October 3, 2002
AND SHOOTING SADDAM WOULD BE AN ASSASSINATION, WHOOPTY FLIP:
Great Tokyo Air Raid was a war crime (Hiroaki Sato, Sept. 30, 2002, The Japan Times)On Dec. 7, 1964, the Japanese government conferred the First Order of Merit with the Grand Cordon of the Rising Sun upon Gen. Curtis LeMay -- yes, the same general who, less than 20 years earlier, had incinerated "well over half a million Japanese civilians, perhaps nearly a million."In May 1964, the general, now the chief of staff of the U.S. Air Force, had declaimed: "Tell the Vietnamese they've got to draw in their horns or we're going to bomb them back into the Stone Age."
I was reminded of the Japanese government's bizarre act when I read the responses of several readers of The Atlantic Monthly to the news that a museum had finally been created in Tokyo to memorialize the Great Tokyo Air Raid. In the wee hours of March 10, 1945, 300 B-29s dropped 2,000 tons of incendiaries on one section of Tokyo -- a space seven-tenths the size of Manhattan -- and in 2 1/2 hours "scorched and boiled and baked to death" 100,000 people. The quoted words are LeMay's. [...]
Any deliberate mass slaughter of civilians is a war crime. And what happened in the early hours of March 10, 1945, was the greatest slaughter a single air raid produced in world history.
Mr. Sato is undoubtedly correct and that's precisely why the United States can not allow its citizens to be covered by UN War Crimes and International Criminal tribunals. Posted by Orrin Judd at October 3, 2002 9:49 AM
Its interesting to contrast LeMay's later carreer with Air Marshal Harris's (Bomber Command, RAF in WW II). Harris became virtually personna non gratia, and of all the major marshals of the UK forces, Harris was never knighted after or during the war. The post war surveys of the last year's night bombing campaign indicated that Harris's tactics were defective, usually as indicated by after action reconnaissance photos of the industrial targets. Harris's denial of this, as well as his sublimely horrible assertion that if he didn't hit the factory, at least he was killing the workers, quickly turned UK public opinion sour on the night bombing campaign after VE day.
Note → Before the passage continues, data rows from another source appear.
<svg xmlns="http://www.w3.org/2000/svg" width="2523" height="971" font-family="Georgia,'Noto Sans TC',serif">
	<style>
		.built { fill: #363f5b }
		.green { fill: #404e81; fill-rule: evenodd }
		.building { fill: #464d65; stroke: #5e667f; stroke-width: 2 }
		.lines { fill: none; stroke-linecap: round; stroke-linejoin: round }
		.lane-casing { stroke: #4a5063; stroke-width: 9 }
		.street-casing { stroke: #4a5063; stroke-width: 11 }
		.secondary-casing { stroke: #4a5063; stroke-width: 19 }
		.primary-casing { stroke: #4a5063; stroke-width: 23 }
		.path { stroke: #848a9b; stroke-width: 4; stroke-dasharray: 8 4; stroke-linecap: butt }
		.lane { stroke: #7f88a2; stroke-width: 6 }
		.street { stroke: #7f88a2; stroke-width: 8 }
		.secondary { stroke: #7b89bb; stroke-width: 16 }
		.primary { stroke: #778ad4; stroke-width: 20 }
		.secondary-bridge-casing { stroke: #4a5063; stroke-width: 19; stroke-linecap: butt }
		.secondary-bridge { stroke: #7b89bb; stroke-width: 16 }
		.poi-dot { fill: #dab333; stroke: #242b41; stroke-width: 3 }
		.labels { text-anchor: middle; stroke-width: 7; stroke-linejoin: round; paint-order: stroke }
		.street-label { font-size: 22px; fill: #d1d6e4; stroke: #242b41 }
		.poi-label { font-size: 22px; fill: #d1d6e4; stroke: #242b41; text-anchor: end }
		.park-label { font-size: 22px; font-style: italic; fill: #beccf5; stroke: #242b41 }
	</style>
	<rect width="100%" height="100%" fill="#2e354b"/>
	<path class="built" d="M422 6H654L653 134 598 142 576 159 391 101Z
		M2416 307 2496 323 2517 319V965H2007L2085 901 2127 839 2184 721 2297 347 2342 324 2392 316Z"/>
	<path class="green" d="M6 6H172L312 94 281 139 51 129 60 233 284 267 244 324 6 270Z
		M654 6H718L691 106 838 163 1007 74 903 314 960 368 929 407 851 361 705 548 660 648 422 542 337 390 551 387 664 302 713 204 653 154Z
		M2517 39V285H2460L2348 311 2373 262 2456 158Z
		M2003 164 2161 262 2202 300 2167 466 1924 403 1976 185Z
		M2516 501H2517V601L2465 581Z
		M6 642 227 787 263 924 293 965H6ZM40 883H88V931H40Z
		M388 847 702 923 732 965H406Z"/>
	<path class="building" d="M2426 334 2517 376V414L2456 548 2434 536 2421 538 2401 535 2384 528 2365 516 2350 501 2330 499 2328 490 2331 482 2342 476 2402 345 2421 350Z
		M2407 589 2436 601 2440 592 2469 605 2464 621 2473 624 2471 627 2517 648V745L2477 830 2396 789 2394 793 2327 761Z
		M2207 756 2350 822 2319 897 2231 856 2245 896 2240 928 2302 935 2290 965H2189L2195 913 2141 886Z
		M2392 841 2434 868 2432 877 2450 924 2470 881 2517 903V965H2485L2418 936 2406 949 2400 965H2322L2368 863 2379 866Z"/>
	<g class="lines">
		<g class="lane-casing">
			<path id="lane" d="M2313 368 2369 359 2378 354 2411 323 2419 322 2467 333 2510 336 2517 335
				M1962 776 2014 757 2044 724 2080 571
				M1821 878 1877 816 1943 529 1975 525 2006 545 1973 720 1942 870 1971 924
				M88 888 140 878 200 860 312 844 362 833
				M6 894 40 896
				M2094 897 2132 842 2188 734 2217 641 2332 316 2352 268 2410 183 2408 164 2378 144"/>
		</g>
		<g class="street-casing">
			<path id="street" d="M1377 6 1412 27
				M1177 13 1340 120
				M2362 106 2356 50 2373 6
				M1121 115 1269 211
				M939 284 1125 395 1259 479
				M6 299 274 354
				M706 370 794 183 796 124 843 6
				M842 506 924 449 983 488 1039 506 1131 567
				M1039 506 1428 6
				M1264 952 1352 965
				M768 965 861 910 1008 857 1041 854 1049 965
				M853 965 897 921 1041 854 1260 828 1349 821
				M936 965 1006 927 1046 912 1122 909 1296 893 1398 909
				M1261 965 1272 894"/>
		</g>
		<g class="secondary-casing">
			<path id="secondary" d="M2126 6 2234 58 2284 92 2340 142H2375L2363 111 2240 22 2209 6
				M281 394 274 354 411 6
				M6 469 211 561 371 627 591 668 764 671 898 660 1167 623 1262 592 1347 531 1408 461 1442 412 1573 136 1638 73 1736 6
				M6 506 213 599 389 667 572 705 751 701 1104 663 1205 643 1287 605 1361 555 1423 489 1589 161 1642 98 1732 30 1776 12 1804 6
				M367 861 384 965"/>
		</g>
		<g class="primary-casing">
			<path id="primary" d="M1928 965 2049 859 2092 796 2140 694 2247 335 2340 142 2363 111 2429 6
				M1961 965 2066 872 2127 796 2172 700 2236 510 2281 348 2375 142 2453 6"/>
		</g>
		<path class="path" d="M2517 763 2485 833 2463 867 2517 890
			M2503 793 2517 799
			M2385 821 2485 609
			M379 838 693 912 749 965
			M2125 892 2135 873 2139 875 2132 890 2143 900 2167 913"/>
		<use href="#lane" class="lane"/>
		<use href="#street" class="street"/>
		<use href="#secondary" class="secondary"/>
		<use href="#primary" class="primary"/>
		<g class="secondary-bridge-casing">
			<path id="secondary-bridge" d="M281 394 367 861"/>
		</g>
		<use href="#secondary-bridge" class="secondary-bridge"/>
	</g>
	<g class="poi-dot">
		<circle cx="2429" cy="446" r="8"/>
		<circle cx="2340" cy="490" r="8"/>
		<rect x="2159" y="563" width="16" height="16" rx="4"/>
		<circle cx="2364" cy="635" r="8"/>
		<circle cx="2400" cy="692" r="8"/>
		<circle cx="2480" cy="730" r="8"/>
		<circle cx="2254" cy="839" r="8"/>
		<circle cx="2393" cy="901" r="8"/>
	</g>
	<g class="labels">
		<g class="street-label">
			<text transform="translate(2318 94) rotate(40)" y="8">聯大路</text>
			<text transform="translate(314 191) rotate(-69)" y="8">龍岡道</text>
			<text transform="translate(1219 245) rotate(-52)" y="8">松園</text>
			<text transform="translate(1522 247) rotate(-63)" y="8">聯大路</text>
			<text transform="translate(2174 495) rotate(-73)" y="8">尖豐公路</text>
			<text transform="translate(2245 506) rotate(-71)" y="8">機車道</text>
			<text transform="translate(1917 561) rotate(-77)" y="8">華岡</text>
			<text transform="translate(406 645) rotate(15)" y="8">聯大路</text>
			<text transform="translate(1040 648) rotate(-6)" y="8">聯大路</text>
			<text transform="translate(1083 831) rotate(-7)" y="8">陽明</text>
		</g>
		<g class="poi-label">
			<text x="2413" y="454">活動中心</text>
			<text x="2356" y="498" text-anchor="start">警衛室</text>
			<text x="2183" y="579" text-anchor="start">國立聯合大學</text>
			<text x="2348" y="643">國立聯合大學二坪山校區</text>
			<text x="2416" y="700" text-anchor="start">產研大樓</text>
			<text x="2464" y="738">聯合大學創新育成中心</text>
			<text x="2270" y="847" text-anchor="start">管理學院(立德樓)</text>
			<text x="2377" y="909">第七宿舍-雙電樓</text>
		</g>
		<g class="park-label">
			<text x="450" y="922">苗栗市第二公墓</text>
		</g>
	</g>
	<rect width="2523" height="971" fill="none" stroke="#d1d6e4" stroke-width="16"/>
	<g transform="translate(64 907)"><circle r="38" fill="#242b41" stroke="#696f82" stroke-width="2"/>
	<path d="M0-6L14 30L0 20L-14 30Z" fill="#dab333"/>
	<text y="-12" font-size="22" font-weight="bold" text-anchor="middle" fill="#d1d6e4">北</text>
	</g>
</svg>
Posted by: Tom Roberts at October 3, 2002 12:44 PMAfter
Posted by: oj at October 3, 2002 1:56 PMWar is cruelty, you cannot refine it it - Sherman.
The fact that Japan got hit by two atomic bombs is a horrible one but their treatment of Koreans and allied prisoners of war along with their unabashed thirst for conquest inclines me to think that frankly, they got what they were asking for.
Also why is getting killed by nukes any worse than the chaos wrought by conventional warfare?
The raid Sato is objecting to did not use nukes.
My take is a bit different. I have been using this attack in several discussions of why "good" Arabs (scare quotes intended ironically) and Mohammendans generally ought to be wearing Yankees caps, ordering ham sandwiches for lunch and generally doing whatever they can think of to distinguish between themselves and those bad Arabs who murder Americans.
If you had asked, early in 1941, if Americans could imagine or would agree to boiling babies for any governmental purpose, you would not have gotten anything but negatives.
Nevertheless, within 5 years, we were boiling babies in the Sumida River. Not only justifiably but commendably. The choice was not between babies being killed and babies not being killed, but between Chinese babies being killed and Japanese babies.
Choose your enemies carefully. Don't launch the wind if you don't want to reap the whirlwind. All those bromides.
I am willing to make book that the complete works of Sato do NOT include any excoriations of Japanese crimes.
And to answer M Ali's question, in fact, you'd rather be killed by a nuke than a Japanese soldier. At least if you're a woman. Nukes don't rapo first.
Harry:
Of course we did round up Japanese-Americans so they'd be ready to hand for boiling if the war went poorly. It's not like we're saints.
We were saints compared to the Japanese, who in the Solomons raped and murdered Catholic nuns.
Nothing unusual about that, you say. Well, these were GERMAN nuns. It takes a nation of truly Mongol depravity to rape and murder its own allies.
And your crack about rounding up the Mainland Japanese-Americans is unworthy. I could do a long post on that, but it is, I have found, almost impossible to get through the point that not only Americans feared treachery from the American Japanese. The Japanese expected the same, only they defined it as loyalty to the emperor.
The Japanese-Americans in Hawaii collected money for a bomber to kill Chinese with. It was named Hawaii. How nice.
Nevertheless, when war came, the Japanese-Americans proved more faithful to American ideals -- many of which they had experienced only from the outside, like being allowed to become U.S. citizens -- than native-born whites.
An inspiring story in its way, but when even Orrin Judd buys into the PC version, there's not much one curmudgeon marooned in the middle of the ocean can do about getting out the real story.